More intensive hemodialysis is a strategy to improve cardiovascular health for dialysis patients. Multiple controlled trials have consistently shown significant reductions in LVH with intensive hemodialysis. LVH reduction has been associated with improved cardiovascular outcomes and survival.


  1. Saran R, Li Y, Robinson B, et al. US Renal Data System 2014 Annual Data Report: Epidemiology of Kidney Disease in the United States. Am J Kidney Dis. 2015;66(1 Suppl 1):Svii, S1-305. doi:10.1053/j.ajkd.2015.05.001.
  2. Mathew J, Sleight P, Lonn E, et al. Reduction of cardiovascular risk by regression of electrocardiographic markers of left ventricular hypertrophy by the angiotensin-converting enzyme inhibitor ramipril. Circulation. 2001;104(14):1615-1621.
  3. FHN Trial Group, Chertow GM, Levin NW, et al. In-center hemodialysis six times per week versus three times per week. N Engl J Med. 2010;363(24):2287-2300. doi:10.1056/NEJMoa1001593.

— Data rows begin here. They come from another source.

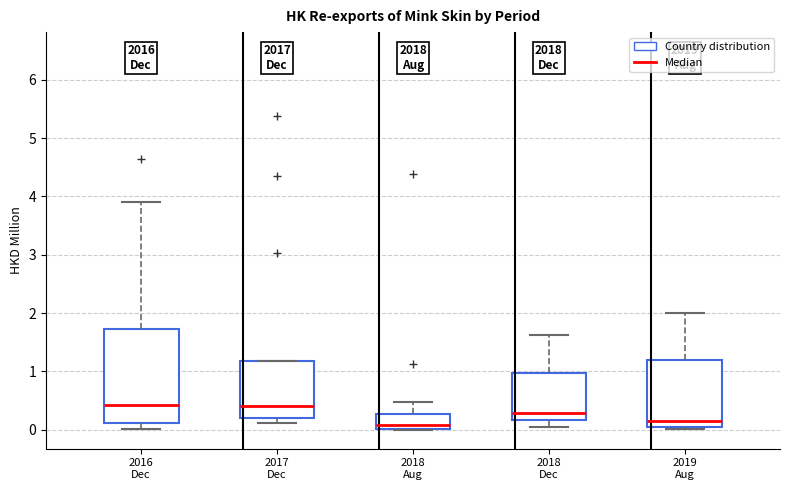

Reading left to right, transcribe this box plot: for each box, give where its median line is, the range the box spans, and where its two whiskers end, as read against the y-axis. The values are not printed on the chart, so give them approximately, as read against the axis.

2016 Dec: median 0.4, box 0.1 to 1.7, whiskers 0.0 to 3.9
2017 Dec: median 0.4, box 0.2 to 1.2, whiskers 0.1 to 1.2
2018 Aug: median 0.1, box 0.0 to 0.3, whiskers 0.0 to 0.5
2018 Dec: median 0.3, box 0.2 to 1.0, whiskers 0.0 to 1.6
2019 Aug: median 0.1 (just above the box's lower edge), box 0.1 to 1.2, whiskers 0.0 to 2.0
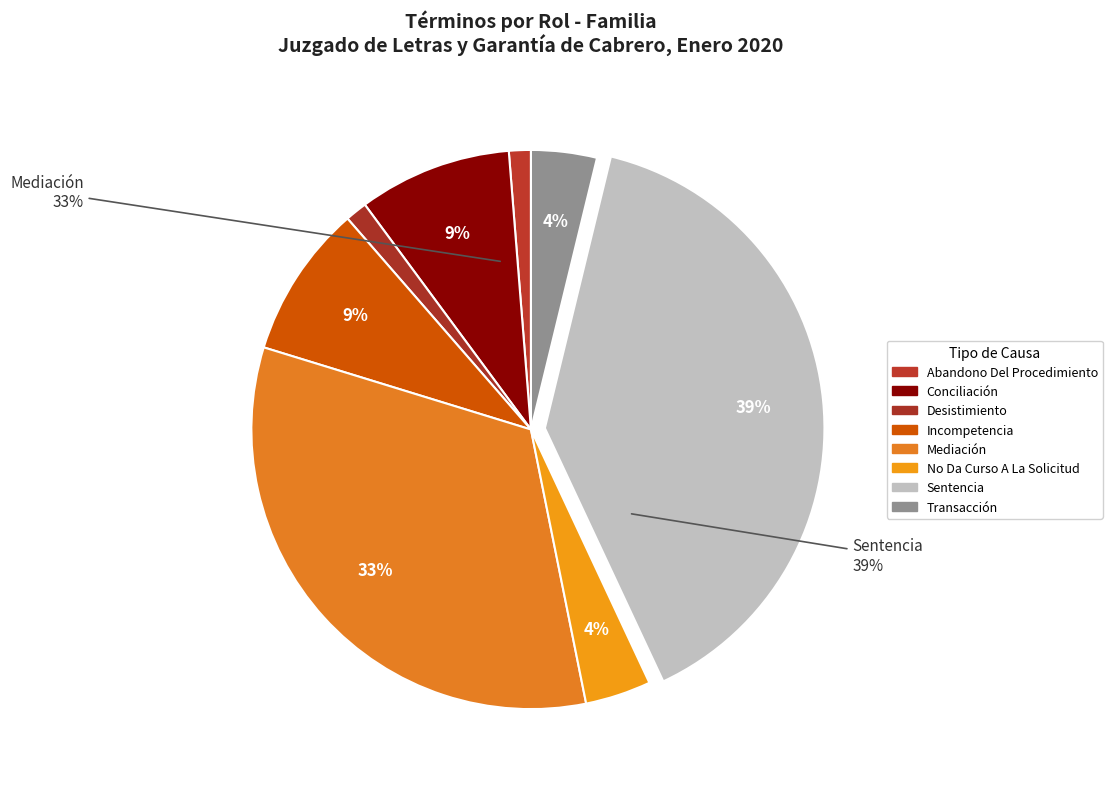

What is the largest slice in the pie chart?

Sentencia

  4. Rocco MV, Lockridge RS, Beck GJ, et al. The effects of frequent nocturnal home hemodialysis: the Frequent Hemodialysis Network Nocturnal Trial. Kidney Int. 2011;80(10):1080-1091. doi:10.1038/ki.2011.213.
  5. Culleton BF, Walsh M, Klarenbach SW, et al. Effect of frequent nocturnal hemodialysis vs conventional hemodialysis on left ventricular mass and quality of life: a randomized controlled trial. JAMA. 2007;298(11):1291-1299. doi:10.1001/jama.298.11.1291.
  6. Weinhandl ED, Liu J, Gilbertson DT, Arneson TJ, Collins AJ. Survival in daily home hemodialysis and matched thrice-weekly in-center hemodialysis patients. JASN. 2012;23(5):895-904. doi:10.1681/ASN.2011080761.
  7. Weinhandl ED, Gilbertson DT, Collins AJ. Mortality, Hospitalization, and Technique Failure in Daily Home Hemodialysis and Matched Peritoneal Dialysis Patients: A Matched Cohort Study. Am J Kidney Dis. 2016;67(1):98-110. doi:10.1053/j.ajkd.2015.07.014.
  8. Luthje L, Andreas S. Obstructive sleep apnea and coronary artery disease. Sleep Med Rev. 2008;12(1):19-31.
  9. London, G.M., Pannier, B., Guerin, A.P. et al, Alterations of left ventricular hypertrophy in and survival of patients receiving hemodialysis: follow-up of an interventional study. J Am Soc Nephrol. 2001;12:2759–2767.